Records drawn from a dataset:
··········

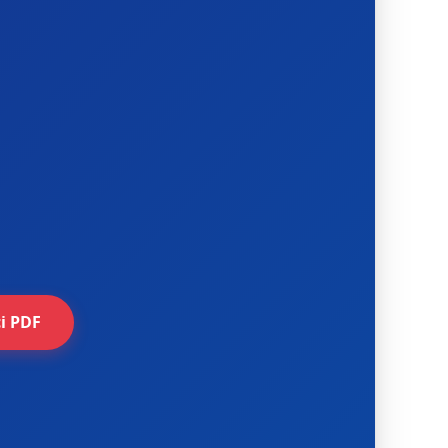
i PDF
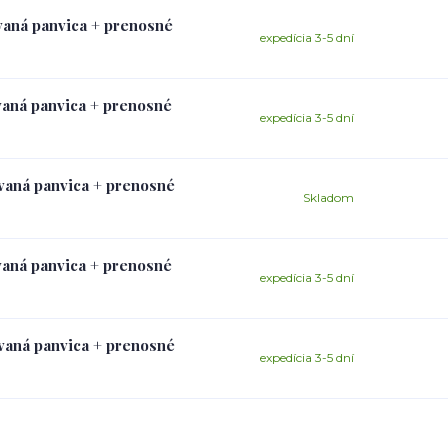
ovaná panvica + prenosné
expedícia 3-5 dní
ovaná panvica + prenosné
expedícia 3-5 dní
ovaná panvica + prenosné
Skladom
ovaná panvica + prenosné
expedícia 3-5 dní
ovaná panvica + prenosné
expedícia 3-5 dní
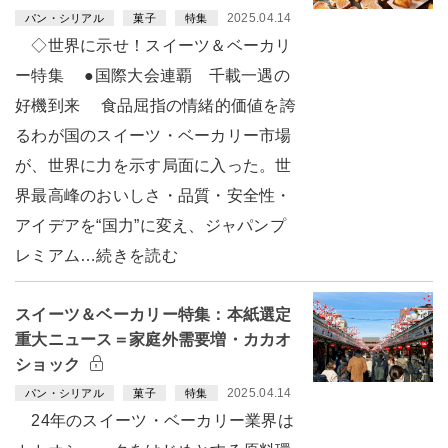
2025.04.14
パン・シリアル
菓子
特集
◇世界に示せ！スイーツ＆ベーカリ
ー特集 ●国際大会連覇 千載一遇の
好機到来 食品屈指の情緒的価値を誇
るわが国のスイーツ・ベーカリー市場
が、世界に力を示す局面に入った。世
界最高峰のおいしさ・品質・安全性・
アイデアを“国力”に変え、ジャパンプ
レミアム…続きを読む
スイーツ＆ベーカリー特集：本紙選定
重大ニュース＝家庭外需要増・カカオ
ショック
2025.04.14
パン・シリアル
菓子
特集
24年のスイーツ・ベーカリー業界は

··········

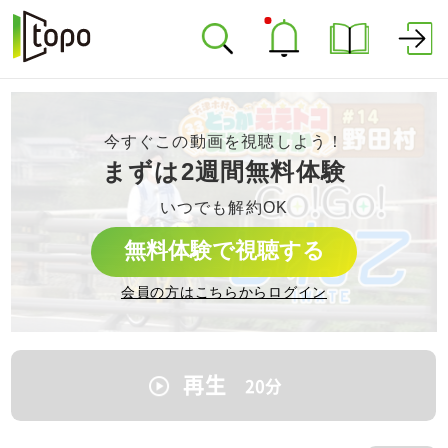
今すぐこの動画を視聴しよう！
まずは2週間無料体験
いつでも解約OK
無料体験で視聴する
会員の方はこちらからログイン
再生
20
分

··········

# WHAT YOU NEED TO DO:
The stretch of entries above that starts with the line containing "界最高峰のおいしさ・品質・安全性・" and goes on through the line containing "24年のスイーツ・ベーカリー業界は" is to be transcribed exactly, and no other line is to be transcribed.

# RESULT OF THE TASK:
界最高峰のおいしさ・品質・安全性・
アイデアを“国力”に変え、ジャパンプ
レミアム…続きを読む
スイーツ＆ベーカリー特集：本紙選定
重大ニュース＝家庭外需要増・カカオ
ショック
2025.04.14
パン・シリアル
菓子
特集
24年のスイーツ・ベーカリー業界は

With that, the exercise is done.